The Quatre-Quart is a kind of Pound Cake from Brittany, West of France. The meaning of Quatre-Quarts means four quarter (eggs, butter, flour and sugar).
In this recipe you start by weighing the eggs first when you obtain the weigh eggs, you use the same weight for the butter, the flour, and the sugar.
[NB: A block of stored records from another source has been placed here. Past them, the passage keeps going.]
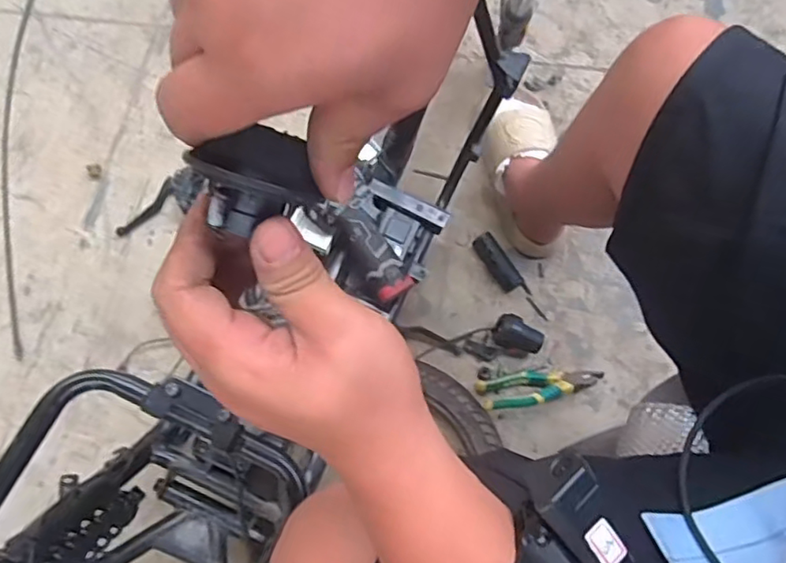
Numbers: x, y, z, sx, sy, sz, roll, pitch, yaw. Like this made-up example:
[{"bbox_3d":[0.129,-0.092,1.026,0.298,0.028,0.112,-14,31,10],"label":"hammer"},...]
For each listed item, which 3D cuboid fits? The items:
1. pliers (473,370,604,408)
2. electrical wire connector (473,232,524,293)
[{"bbox_3d":[0.223,0.156,0.905,0.190,0.035,0.049,-11,77,-4],"label":"pliers"},{"bbox_3d":[0.166,-0.031,0.956,0.033,0.025,0.100,-35,92,-8],"label":"electrical wire connector"}]

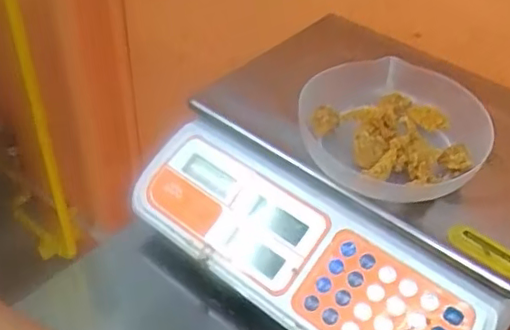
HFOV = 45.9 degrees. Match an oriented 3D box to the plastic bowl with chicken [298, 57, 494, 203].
[{"bbox_3d":[0.120,-0.039,0.528,0.152,0.043,0.165,5,40,-4],"label":"plastic bowl with chicken"}]

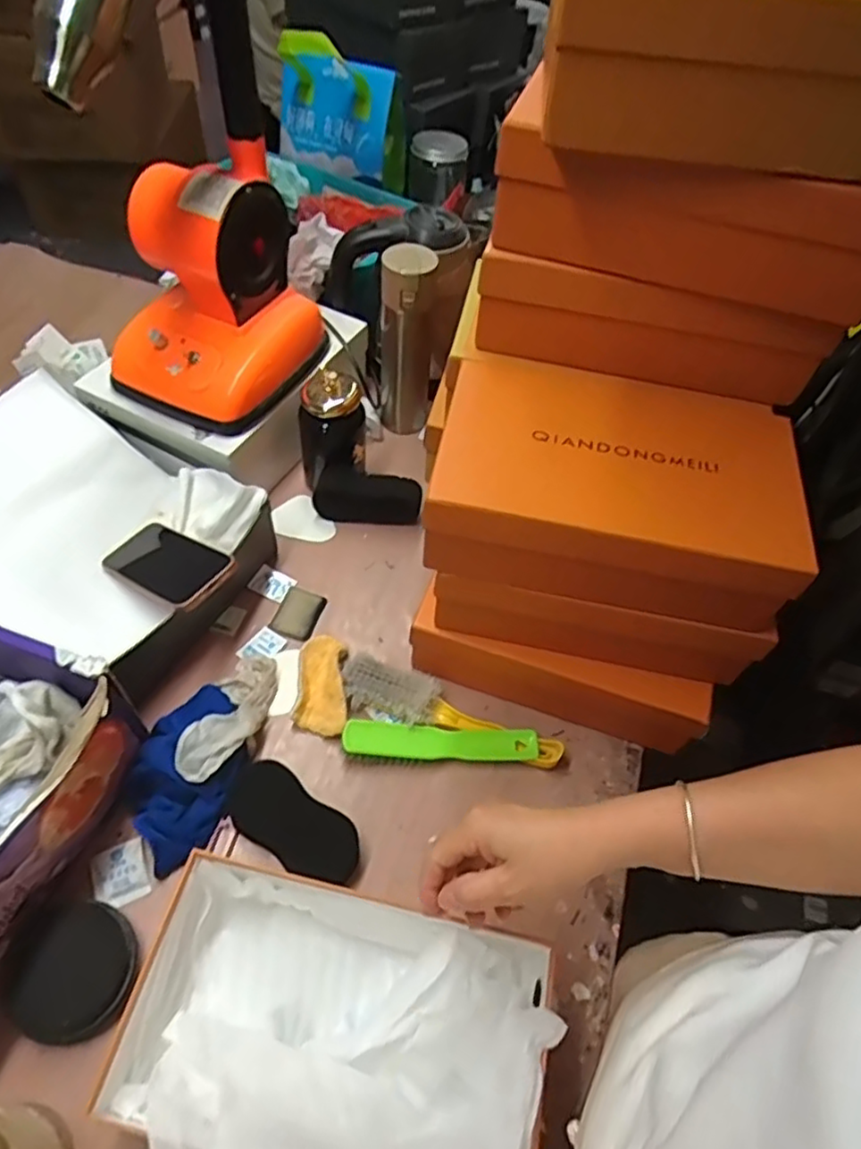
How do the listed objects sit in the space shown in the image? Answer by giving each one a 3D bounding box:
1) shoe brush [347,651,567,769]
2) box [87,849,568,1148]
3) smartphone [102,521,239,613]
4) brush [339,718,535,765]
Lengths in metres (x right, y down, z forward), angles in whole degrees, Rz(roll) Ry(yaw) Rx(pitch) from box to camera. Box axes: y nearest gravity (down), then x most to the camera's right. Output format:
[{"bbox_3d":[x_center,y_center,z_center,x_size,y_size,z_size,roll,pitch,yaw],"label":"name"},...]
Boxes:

I added some crushed pink pralines to the recipe.
- 4 medium eggs (200g for me)
- 200g of salted melted butter
- 200g of caster sugar
- 200g of all purpose flour/plain flour
- 150g of ground crushed pink praline
- 5g of baking powder
- Icing sugar
- Lemon juice
- Weigh your eggs, use the same weight for the butter, sugar and the flour.
- In a bowl whisk the eggs and the sugar until they become pale and creamy.
- Add the flour/baking powder and continue to whisk.
- Finally, add the melted butter.
- Whisk everything energetically.
- Add the crushed pink praline and mix gently with a spatula.
- Grease and flour a baking pan (bunt cake me).
- Preheat the oven to 180C degrees.
- Slowly pour the mixture into the baking pan.
- Bake for 45 minutes in the oven or until a toothpick inserted in the center comes out clean.
- Remove the cake from the oven and allow to cool.
- In a bowl whisk some icing sugar and lemon juice until you obtain a light texture for the glazing.
- Transfer the cake to a serving dish.
- Glazed the top as a decoration and add some crushed pink praline.
The Quatre-Quart is moist. I like it with a hot good cup of tea and how it’s still as moist the following morning.